Other than the disappointment of not being able to step on the courts, the tour was a revelation.  Susan, our guide, was extremely well-versed in the history of Wimbledon. I recalled how, a month ago in Alexandria, I was overcome with curiosity about the whereabouts of Euclid’s original documents and put the question to the tall, impeccable, English-speaking lady officially appointed as the guide by the New Library of Alexandria. Cleopatra’s face had gone blank for a moment; she hadn’t the faintest idea about who or what this Euclid was supposed to be. I remember that sinking feeling distinctly – rarely is one so disheartened. Now, it does not make sense to compare a 142-year old tennis tournament with an invaluable repository of lost knowledge two millenia old – but dear reader, pray allow a fan his fancy exaggerations. Have no fear, the guide at Wimbledon was marvelous – She knew where Cliff Richard sang on that day in 1996 when rain held up play on Center Court, she knew about the graveyard of champions and gave us a detailed and rueful account of the history of Henman Hill. She knew what every window on Center Court was – however distinctive or plain-looking. (the BBC sits here, this is where the players come in, this is where Sue Barker reports from. This was very satisfying you see, Sue Barker being as much a part of Wimbledon lore as strawberries and cream). She even told a funny story about how strict Wimbledon officials refused a player entry to the grounds because he could not locate his ID card. Roger who?

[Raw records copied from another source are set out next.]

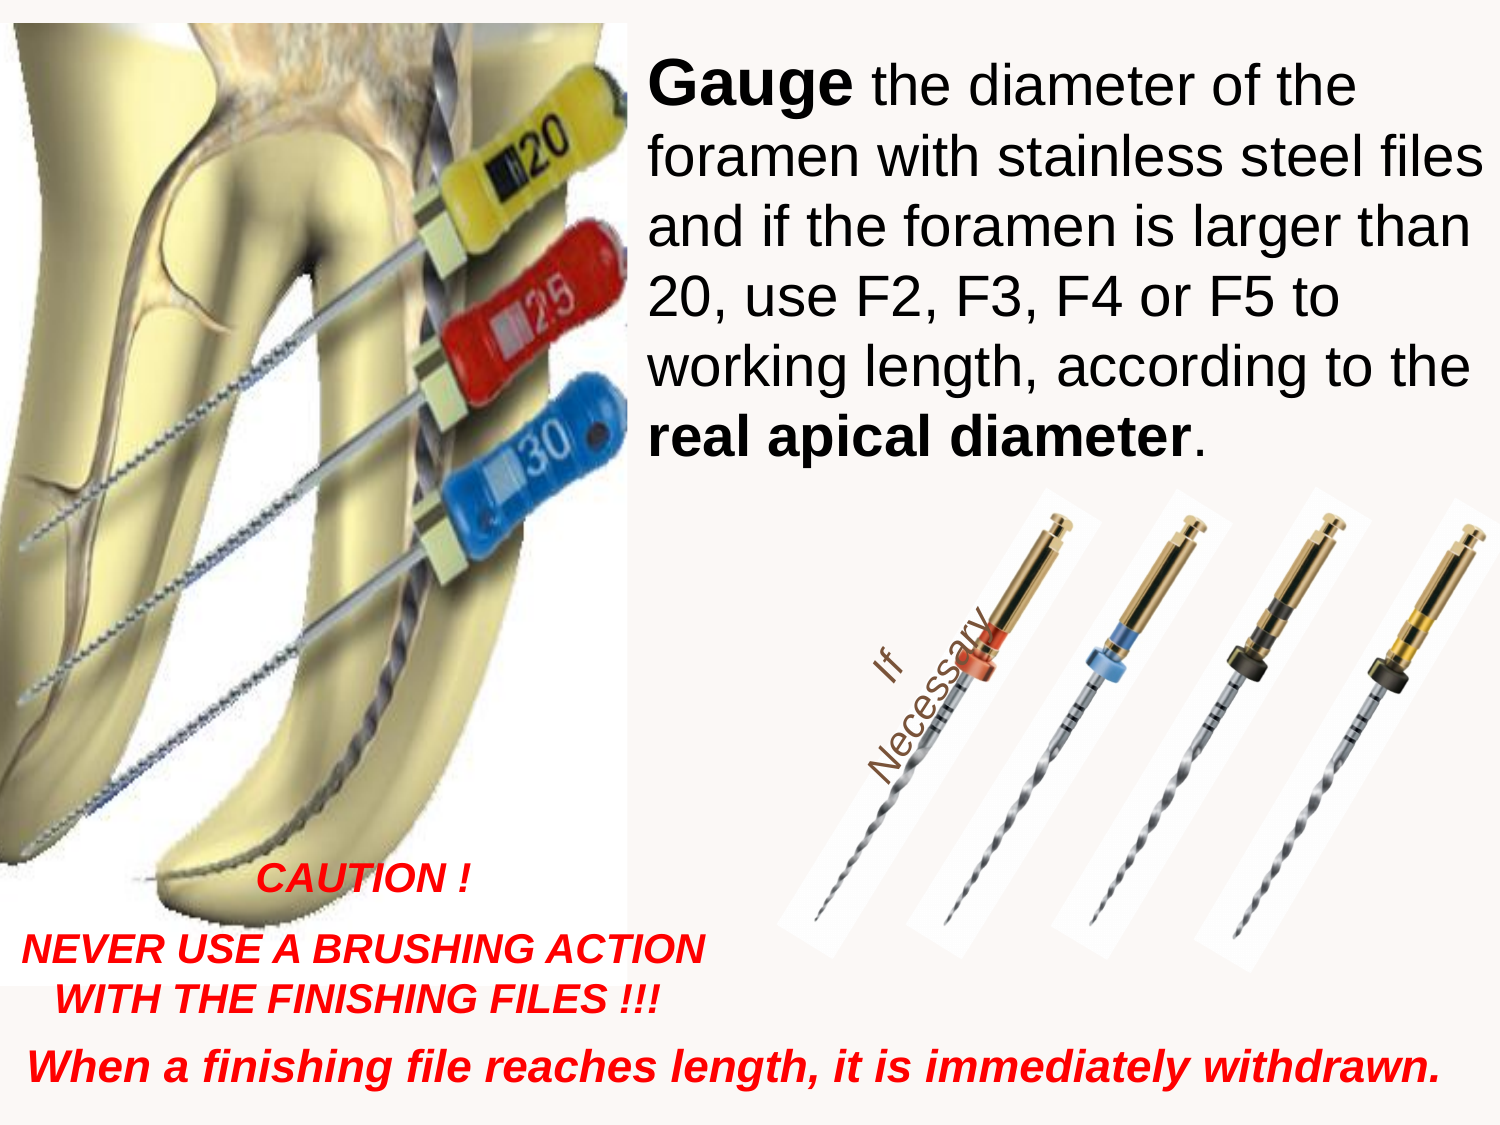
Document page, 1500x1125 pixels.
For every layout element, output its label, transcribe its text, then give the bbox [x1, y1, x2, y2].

text_box CAUTION ! NEVER USE A BRUSHING ACTION WITH THE FINISHING FILES !!! [0, 843, 774, 1030]
picture [778, 466, 1500, 992]
picture [0, 23, 628, 986]
text_box Gauge the diameter of the foramen with stainless steel files and if the foramen is larger than 20, use F2, F3, F4 or F5 to working length, according to the real apical diameter. [632, 31, 1500, 476]
text_box If Necessary [977, 569, 1027, 678]
text_box When a finishing file reaches length, it is immediately withdrawn. [11, 1029, 1500, 1099]
text_box If Necessary [787, 585, 900, 822]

She told us about the ticket lines outside during tournament week, and why it was a great idea to get a grounds pass instead of a Center Court ticket in the early days of the tournament. And, she told us about Wimbledon’s connection with Rudyard Kipling’s celebrated poem “If”: Before the players step out on Center Court, they walk through a hallway, and over their heads are painted the lines:

If you can meet with Triumph and Disaster
And treat those two impostors just the same;

“Imagine reading that,” she said “when you are about to step on Center Court for the first time!” As we exited Center Court, we passed huge painted boards on the left, containing pictures of the champions over the years. They were all there – Sampras all intent and serious, Borg with his famous blond locks, Lenglen the ballerina, Navratilova with her dozens of trophies.  We got out just as the line ended with six Federers and one Nadal. It was only then that I realized how famished I was. I hadn’t eaten anything since breakfast on the plane.  The muffin tucked away in my pocket had long been crushed to a powder and half of it dropped onto the pavement next to the bus stop.

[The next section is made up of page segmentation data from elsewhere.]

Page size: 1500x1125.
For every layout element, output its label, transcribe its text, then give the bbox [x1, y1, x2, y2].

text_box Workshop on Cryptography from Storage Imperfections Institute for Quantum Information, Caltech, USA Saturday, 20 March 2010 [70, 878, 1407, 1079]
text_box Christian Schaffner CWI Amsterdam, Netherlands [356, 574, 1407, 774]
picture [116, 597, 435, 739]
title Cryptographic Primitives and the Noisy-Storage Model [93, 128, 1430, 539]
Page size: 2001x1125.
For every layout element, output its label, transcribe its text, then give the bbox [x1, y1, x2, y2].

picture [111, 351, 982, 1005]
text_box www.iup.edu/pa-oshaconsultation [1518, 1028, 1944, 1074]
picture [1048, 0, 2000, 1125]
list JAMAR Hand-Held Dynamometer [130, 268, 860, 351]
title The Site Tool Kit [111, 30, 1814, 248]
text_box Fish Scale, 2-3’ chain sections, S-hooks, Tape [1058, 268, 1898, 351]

If I ever have the chance to visit Wimbledon again, I hope it is during the tournament when they are playing in their freshly laundered whites and I can join the spectators in hitting a backhand or two on the side courts. It is hard to explain why I enjoy this game and its exponents so much – so, as talkative as I tend to be among friends, tennis is held jealously close in public life. It is associated with some pure, joyful place and I’ve never been reasonable about it since the day I burned my feet as a fifteen-year-old playing barefoot on a hot cement terrace with a plastic ball and a badminton racquet. Over time, but mostly after learning to hit a one-handed topspin backhand, a dying stroke which the tennis coach boorishly refused to teach, I began to think of tennis as less about hitting shots and more about moving well, about an artistic and geometric awareness of ball, court and net; it would be the closest I could ever get to dancing without being a self-conscious wreck. Anyway, the point of the rhapsody is to explain that all of London’s marvels, the Eye and Big Ben and the British Museum and Westminster Abbey and Buckingham Palace had to wait; Without a moment’s proper consideration, all of them had been subordinated to Wimbledon.